:: EXERCISE SET ::
**A)** For each statement, say whether it agrees with the Dagster refactor design notes. Answer yes or no and quote the deciding words.
(i) SQLite allows several processes to change the database at the same moment.
(ii) The current metadata system needs every table schema to be created at the same time.
(iii) Launching ops or assets in their own process adds roughly 2 to 4 seconds of overhead.
**B)** Pick up the Dagster refactor design notes after their final sentence and write the next few lines in the same style.

:: SOURCE PASSAGE ::

Dagster refactor design

Our current dagster refactor plan doesn't describe how to persist interim tables and how to apply dagster concepts to the output and analysis layers.

Data Persistence questions

Is it possible for multiple processes to write to a sqlite file one at a time? If not, we'll need to create a postgres db most likely using docker.

It seems like this is possible:
Multiple processes can have the same database open at the same time. Multiple processes can be doing a SELECT at the same time. But only one process can be making changes to the database at any moment in time, however. SQLite uses reader/writer locks to control access to the database.
How to persist interim data with schemas? The current metadata system needs all tables schemas to be created at the same time.

If we create one pudl.sqlite db per run_id, we can have the IO manager create the database and all of the schemas if the file hasn't been created yet.
Will performance be an issue when we have smaller ops? There is overhead in launching a process for every op.

There will be a 2 - 4 second overhead for launching ops/assets in their own process. Hopefully, we'll recoup the performance losses by running things in parallel.

:: DATASET ENTRIES ::
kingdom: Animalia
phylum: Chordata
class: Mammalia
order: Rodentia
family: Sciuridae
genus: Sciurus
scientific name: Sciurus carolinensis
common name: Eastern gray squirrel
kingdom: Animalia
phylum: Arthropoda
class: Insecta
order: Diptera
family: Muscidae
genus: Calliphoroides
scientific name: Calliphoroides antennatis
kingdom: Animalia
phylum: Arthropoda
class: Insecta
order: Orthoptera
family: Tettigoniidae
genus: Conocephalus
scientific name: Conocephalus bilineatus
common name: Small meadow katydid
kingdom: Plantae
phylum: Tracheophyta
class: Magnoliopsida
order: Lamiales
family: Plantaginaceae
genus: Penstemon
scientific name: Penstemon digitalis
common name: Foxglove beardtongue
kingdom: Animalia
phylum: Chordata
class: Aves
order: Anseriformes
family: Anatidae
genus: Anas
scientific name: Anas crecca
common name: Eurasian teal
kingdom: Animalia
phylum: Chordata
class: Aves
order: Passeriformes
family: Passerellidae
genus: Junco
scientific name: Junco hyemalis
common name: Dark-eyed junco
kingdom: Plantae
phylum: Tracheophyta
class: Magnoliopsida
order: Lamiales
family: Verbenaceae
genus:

:: ANSWERS IN ORDER ::
**A)**
(i) No: "only one process can be making changes to the database at any moment in time"
(ii) Yes: "The current metadata system needs all tables schemas to be created at the same time."
(iii) Yes: "There will be a 2 - 4 second overhead for launching ops/assets in their own process."

**B)**
What is the proper way to use a database as an IO manager? Based on my understanding, the default IO Manager creates a storage directory for each run. How can we create a database for each run? Is this what we want?

Here is an example of an IO Manager that writes to a snowflake DB. It looks like it just clobbers the tables on each run. If we continue to use SQLite dbs we can create a db for each run. This way we don't have to handle a clobber argument. This means folks will have databases piling up if they run the ETL a bunch of times. I figure this is ok because people can just delete old run outputs. Here is an example of how to write a simple IO Manager that writes dataframes to a database.
If IO Managers aren't the best way to persist data to a database, what is a sensible way to write interim tables? A MaterializeAssets and a function that writes a table to a db? Is it sketchy for the interim table in the db and the dataframe to diverge? How should we manage the schemas for interim tables?

See above

Output layer questions

Which output tables need CEMS data?

output.epacems() and analysis.epa_crosswalk() access CEMS data as dask dataframes. For the Parquet IO Manager we'll need to handle writing and reading pandas and dask dataframes.
How can we give the output and analysis tables access to the ETL outputs? Sensors? Passing ETL op outputs to output ops (this might require merging everything into one job)?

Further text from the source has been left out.